I don't know anything about Claire Harvey, but I am glad the reporter made the claim that Mr. Big (Gareth Johnston) was singled out because of his physical appearance.  Harvey's claim about physical appearance gives validation to what most people of short stature know. Nearly all people with dwarfism can attest that we sometimes treated differently because of our physical stature.  What happened to Henderson and what happened to Johnston point out that we may also be vulnerable to physical harm simply because of our dwarfism. 

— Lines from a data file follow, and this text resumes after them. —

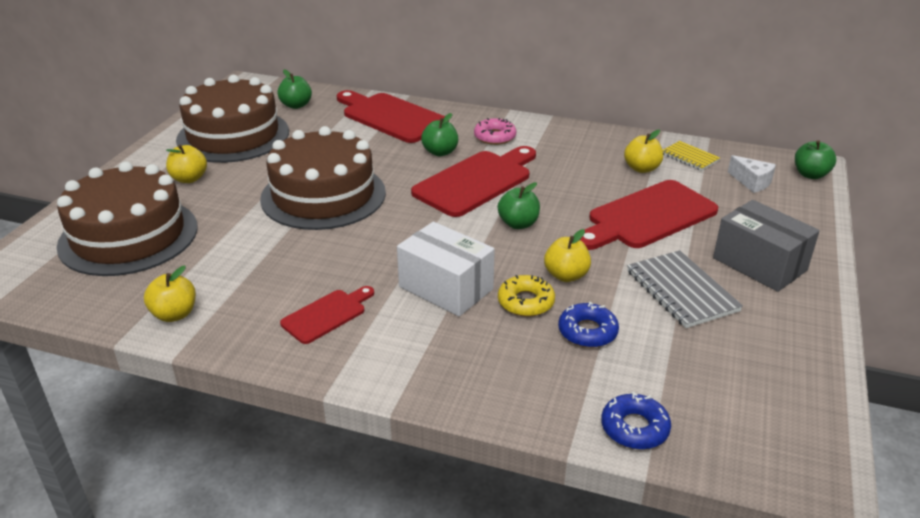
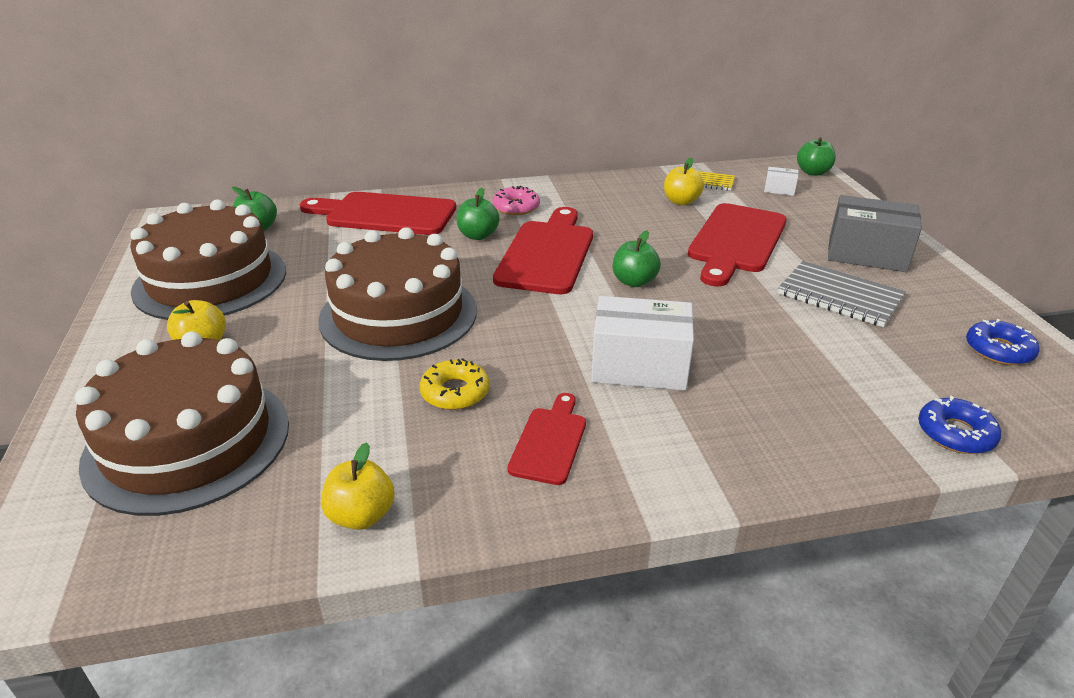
camera: 30 degrees left, 0 degrees up
(526, 302) = (728, 353): yellow donut -> yellow donut (455, 392)
(566, 275) = (733, 315): yellow apple -> none
(587, 332) = (812, 360): blue donut -> blue donut (998, 350)
(752, 182) = (779, 190): white cheese -> white box

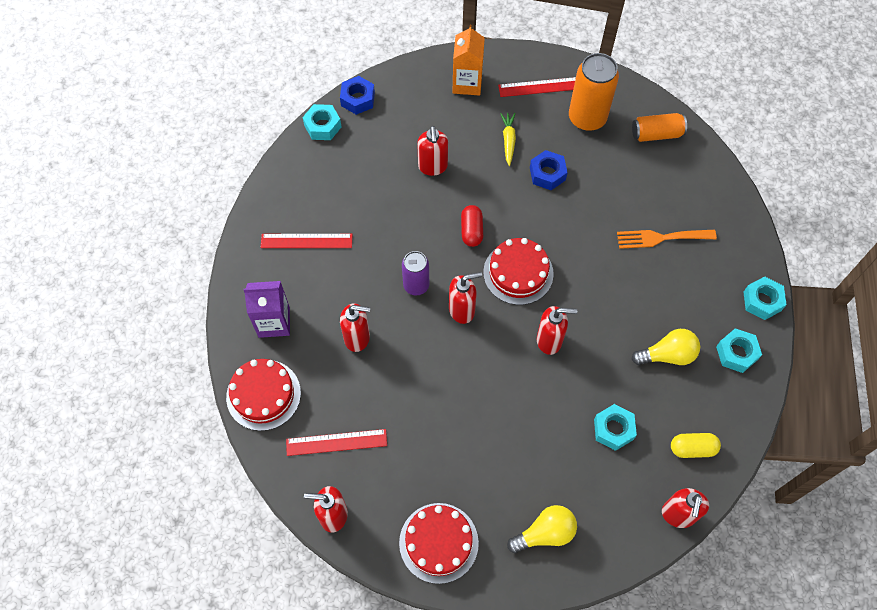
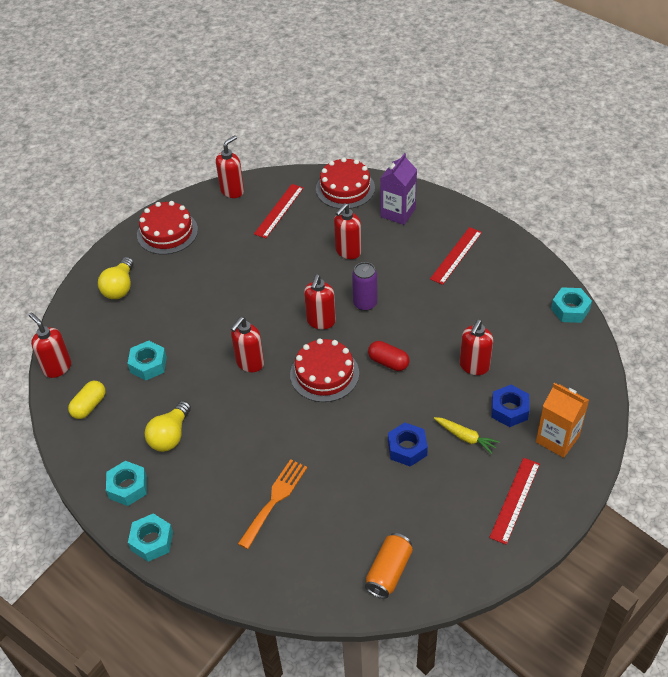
camera: 125 degrees right, 15 degrees down
(358, 99) = (587, 346): blue nut -> blue nut (509, 410)
(433, 167) = (474, 366): red soap dispenser -> red soap dispenser turned 90 degrees counterclockwise
(587, 118) = (449, 519): orange can -> none

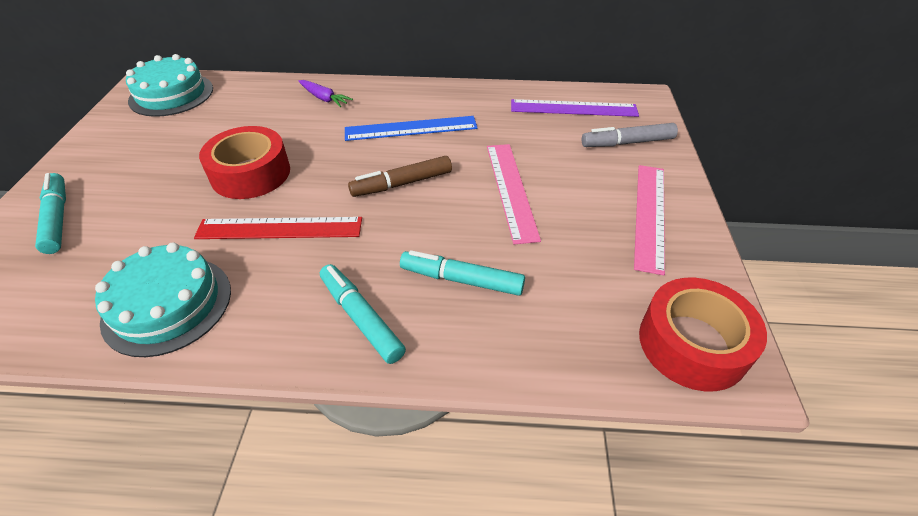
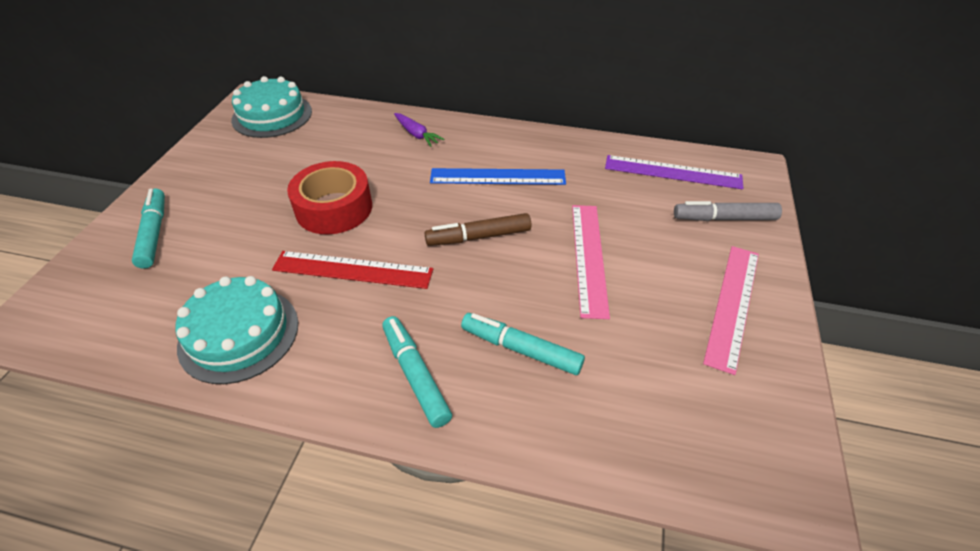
camera: 10 degrees right, 0 degrees up
(692, 344) = (750, 456): red tape -> none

The question is, what can be done?  Unfortunately, there will always be people who view dwarfs as nothing more than entertainment, and some of them are willing to shell out money to pay for dwarf entertainment.  And, there will always be people of short stature who will play the part of dwarf entertainment.

Michelle Minnikin and her family
Though there will always be people willing to pay, and there will always be people ready to be paid, there may come a point when dwarf entertainment is no longer socially acceptable.  In my opinion, that's not the case in 2013.  Dwarf entertainment is still socially acceptable.  That's why the head of the Australian Football League was amused instead of outraged, and that's why "Midget Wrestling" still earns many dwarfs a paycheck, and that's why Paramount Pictures prominently features a dwarf tossing scene in the trailer of The Wolf of Wall Street, a Martin Scorsese Film due out in November.  If the day does come when public pressure overwhelms the life of dwarf entertainment, it will take more speeches like that of Dinklage, more media statements like that of Harvey's, and more public exposure to people with dwarfism who live standard, boring, run of the mill lives just like everyone else. Finally, it will take more people like Michelle Minnikin, the mother of three children, one of whom is a boy with dwarfism.  Her son will start school for the first time in January.  Minnikin took to the media after Demitriou's embarrassing response to the attack on Johnston.  In her column in the Herald Sun, Minnikin paints a picture of her son with dwarfism as a boy no different from other four year old boys.  He just happens to be different.  Because of the failure to others to deal with difference, he son will face obstacles in the future.  But with more efforts like that of Michelle Minnikin, those obstacles will be fewer in the future.  Kudos to her, and her family.